** Records from a data source **
──────────────────────────────
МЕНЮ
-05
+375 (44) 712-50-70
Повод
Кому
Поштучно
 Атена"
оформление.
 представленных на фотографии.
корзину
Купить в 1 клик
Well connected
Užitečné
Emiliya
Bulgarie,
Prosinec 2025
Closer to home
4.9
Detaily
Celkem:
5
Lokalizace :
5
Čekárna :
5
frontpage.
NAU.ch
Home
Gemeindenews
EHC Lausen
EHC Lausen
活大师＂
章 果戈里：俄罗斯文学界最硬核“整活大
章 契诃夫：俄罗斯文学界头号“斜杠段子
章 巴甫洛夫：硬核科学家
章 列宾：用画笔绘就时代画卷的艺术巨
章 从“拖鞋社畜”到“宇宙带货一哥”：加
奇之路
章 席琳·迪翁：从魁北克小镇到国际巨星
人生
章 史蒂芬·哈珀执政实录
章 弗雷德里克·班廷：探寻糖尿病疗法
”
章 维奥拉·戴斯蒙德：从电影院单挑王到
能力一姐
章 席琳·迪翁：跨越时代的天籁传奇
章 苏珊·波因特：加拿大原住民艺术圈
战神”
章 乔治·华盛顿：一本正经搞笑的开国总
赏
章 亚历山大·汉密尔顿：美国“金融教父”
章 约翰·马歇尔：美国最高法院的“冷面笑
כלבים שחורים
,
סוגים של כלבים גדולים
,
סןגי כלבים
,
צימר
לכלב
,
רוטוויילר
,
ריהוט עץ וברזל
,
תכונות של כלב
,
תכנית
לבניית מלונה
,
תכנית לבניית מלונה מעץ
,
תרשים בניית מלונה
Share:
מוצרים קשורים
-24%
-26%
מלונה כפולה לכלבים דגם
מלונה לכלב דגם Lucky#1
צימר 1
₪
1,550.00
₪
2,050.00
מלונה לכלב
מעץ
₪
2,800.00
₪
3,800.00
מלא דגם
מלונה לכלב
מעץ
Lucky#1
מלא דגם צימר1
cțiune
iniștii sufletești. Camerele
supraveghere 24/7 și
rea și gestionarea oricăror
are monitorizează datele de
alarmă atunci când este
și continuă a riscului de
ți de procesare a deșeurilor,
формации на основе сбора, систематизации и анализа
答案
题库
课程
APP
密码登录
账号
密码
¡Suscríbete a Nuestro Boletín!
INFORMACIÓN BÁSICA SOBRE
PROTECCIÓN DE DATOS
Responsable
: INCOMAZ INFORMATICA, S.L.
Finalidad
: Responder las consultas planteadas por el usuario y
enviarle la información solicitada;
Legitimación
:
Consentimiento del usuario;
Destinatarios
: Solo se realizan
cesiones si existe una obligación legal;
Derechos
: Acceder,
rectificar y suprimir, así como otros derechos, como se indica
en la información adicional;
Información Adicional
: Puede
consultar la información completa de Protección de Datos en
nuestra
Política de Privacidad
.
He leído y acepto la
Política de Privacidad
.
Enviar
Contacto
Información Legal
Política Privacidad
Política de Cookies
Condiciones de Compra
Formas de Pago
──────────────────────────────
** TRY IT **
Each record above needs to be reproduced exactly as written.

** TASK OUTPUT **
МЕНЮ
-05
+375 (44) 712-50-70
Повод
Кому
Поштучно
 Атена"
оформление.
 представленных на фотографии.
корзину
Купить в 1 клик
Well connected
Užitečné
Emiliya
Bulgarie,
Prosinec 2025
Closer to home
4.9
Detaily
Celkem:
5
Lokalizace :
5
Čekárna :
5
frontpage.
NAU.ch
Home
Gemeindenews
EHC Lausen
EHC Lausen
活大师＂
章 果戈里：俄罗斯文学界最硬核“整活大
章 契诃夫：俄罗斯文学界头号“斜杠段子
章 巴甫洛夫：硬核科学家
章 列宾：用画笔绘就时代画卷的艺术巨
章 从“拖鞋社畜”到“宇宙带货一哥”：加
奇之路
章 席琳·迪翁：从魁北克小镇到国际巨星
人生
章 史蒂芬·哈珀执政实录
章 弗雷德里克·班廷：探寻糖尿病疗法
”
章 维奥拉·戴斯蒙德：从电影院单挑王到
能力一姐
章 席琳·迪翁：跨越时代的天籁传奇
章 苏珊·波因特：加拿大原住民艺术圈
战神”
章 乔治·华盛顿：一本正经搞笑的开国总
赏
章 亚历山大·汉密尔顿：美国“金融教父”
章 约翰·马歇尔：美国最高法院的“冷面笑
כלבים שחורים
,
סוגים של כלבים גדולים
,
סןגי כלבים
,
צימר
לכלב
,
רוטוויילר
,
ריהוט עץ וברזל
,
תכונות של כלב
,
תכנית
לבניית מלונה
,
תכנית לבניית מלונה מעץ
,
תרשים בניית מלונה
Share:
מוצרים קשורים
-24%
-26%
מלונה כפולה לכלבים דגם
מלונה לכלב דגם Lucky#1
צימר 1
₪
1,550.00
₪
2,050.00
מלונה לכלב
מעץ
₪
2,800.00
₪
3,800.00
מלא דגם
מלונה לכלב
מעץ
Lucky#1
מלא דגם צימר1
cțiune
iniștii sufletești. Camerele
supraveghere 24/7 și
rea și gestionarea oricăror
are monitorizează datele de
alarmă atunci când este
și continuă a riscului de
ți de procesare a deșeurilor,
формации на основе сбора, систематизации и анализа
答案
题库
课程
APP
密码登录
账号
密码
¡Suscríbete a Nuestro Boletín!
INFORMACIÓN BÁSICA SOBRE
PROTECCIÓN DE DATOS
Responsable
: INCOMAZ INFORMATICA, S.L.
Finalidad
: Responder las consultas planteadas por el usuario y
enviarle la información solicitada;
Legitimación
:
Consentimiento del usuario;
Destinatarios
: Solo se realizan
cesiones si existe una obligación legal;
Derechos
: Acceder,
rectificar y suprimir, así como otros derechos, como se indica
en la información adicional;
Información Adicional
: Puede
consultar la información completa de Protección de Datos en
nuestra
Política de Privacidad
.
He leído y acepto la
Política de Privacidad
.
Enviar
Contacto
Información Legal
Política Privacidad
Política de Cookies
Condiciones de Compra
Formas de Pago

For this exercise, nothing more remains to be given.